How will the act be brought in? 

The act will be brought into European Law, likely within the next two months. However, the rules will become applicable steadily over the next two years. Certain rules like the prevention of ‘unacceptable risk’ tools will be brought in within six months, while the transparency requirements will not become applicable until after 12 months.  

While any form of regulation of AI is surely welcomed by many, the incredible rate at which AI has developed means that in two years' time the ability of generally accessible tools could be extraordinary.  

How might this impact future governance? 

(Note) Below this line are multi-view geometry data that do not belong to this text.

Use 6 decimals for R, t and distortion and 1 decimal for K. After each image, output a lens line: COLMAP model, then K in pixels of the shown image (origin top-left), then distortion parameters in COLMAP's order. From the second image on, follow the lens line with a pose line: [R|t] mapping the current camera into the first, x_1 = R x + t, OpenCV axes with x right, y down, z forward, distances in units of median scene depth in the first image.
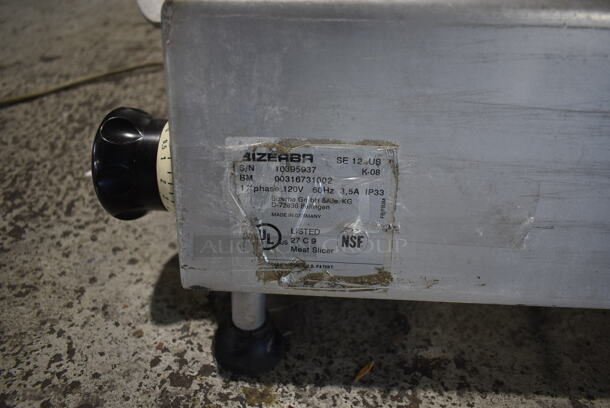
lens RADIAL K [[458.9, 0, 310.2], [0, 458.9, 204.6], [0, 0, 1]] dist [-0.016936, -0.002679]
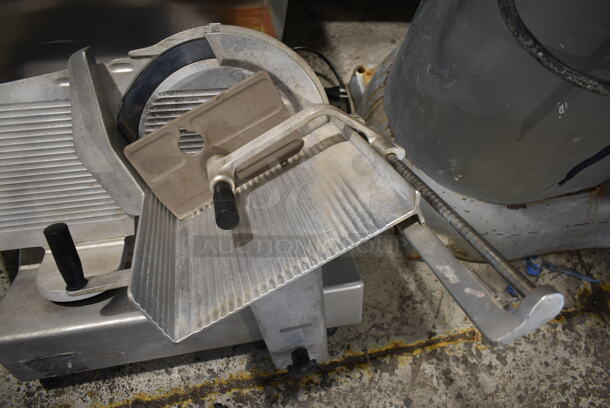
lens RADIAL K [[474.5, 0, 305.4], [0, 474.5, 212.0], [0, 0, 1]] dist [-0.015627, -0.002216]
pose [[0.958406, -0.177547, 0.223461, 0.882660], [0.049182, 0.873981, 0.483465, -1.887840], [-0.281139, -0.452365, 0.846361, -1.422276]]
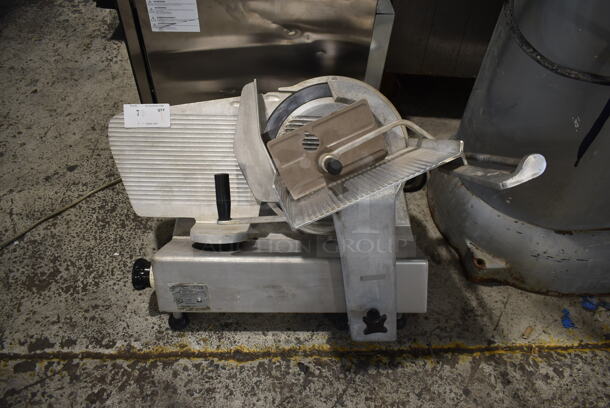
lens RADIAL K [[463.6, 0, 304.8], [0, 463.6, 195.8], [0, 0, 1]] dist [-0.008164, -0.003606]
pose [[0.995632, -0.032071, 0.087678, 0.569589], [0.017250, 0.986170, 0.164839, -1.260602], [-0.091752, -0.162607, 0.982416, -2.527916]]
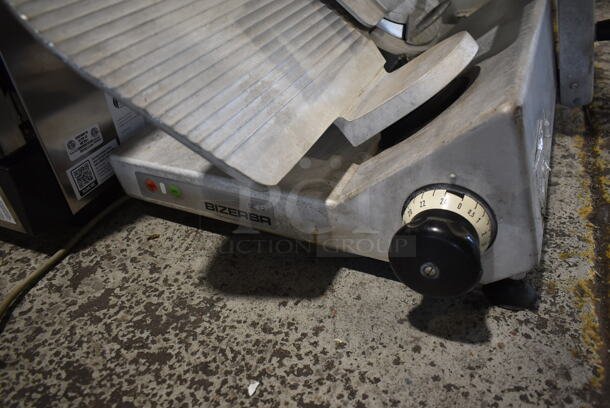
lens RADIAL K [[458.9, 0, 310.2], [0, 458.9, 204.6], [0, 0, 1]] dist [-0.016936, -0.002679]
pose [[0.350279, -0.581214, 0.734503, -1.355198], [0.624636, 0.729296, 0.279209, -0.757172], [-0.697950, 0.360996, 0.618504, 0.438941]]
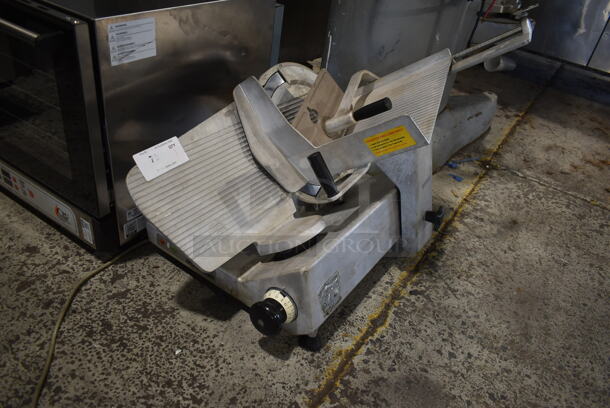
lens RADIAL K [[463.6, 0, 304.8], [0, 463.6, 195.8], [0, 0, 1]] dist [-0.008164, -0.003606]
pose [[0.515644, -0.420990, 0.746243, -2.191409], [0.415571, 0.884543, 0.211857, -1.338212], [-0.749274, 0.200875, 0.631061, -1.251124]]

While the UK is no longer under European Law, it’s likely that any country looking to bring in their own regulations of AI outside of the EU will look to the AI Act and evaluate any proposals against that. Prime Minister Rishi Sunak stated that the UK isn’t looking to rush any legislation into effect, and is quite happy to allow AI tools to grow and develop for now. While of course innovation and creation should be allowed and encouraged, allowing something with so few constraints and seemingly unlimited potential to grow with no restrictions certainly carries risk. The UK competition watchdog raised concerns to the government over the potential harms of AI. The chief executive of the UK’s Competition and Markets Authority stated that she too had concerns over some businesses’ use of AI models.  

The UK is currently relying on current legislation, such as the Online Safety Act, to regulate the use of AI in the short term, as well as voluntary agreements with companies and governments.  

Any change in the UK’s stance in the short term is unlikely, especially with an impending election. Therefore, change is likely to not be seriously discussed until after the next controlling party is confirmed.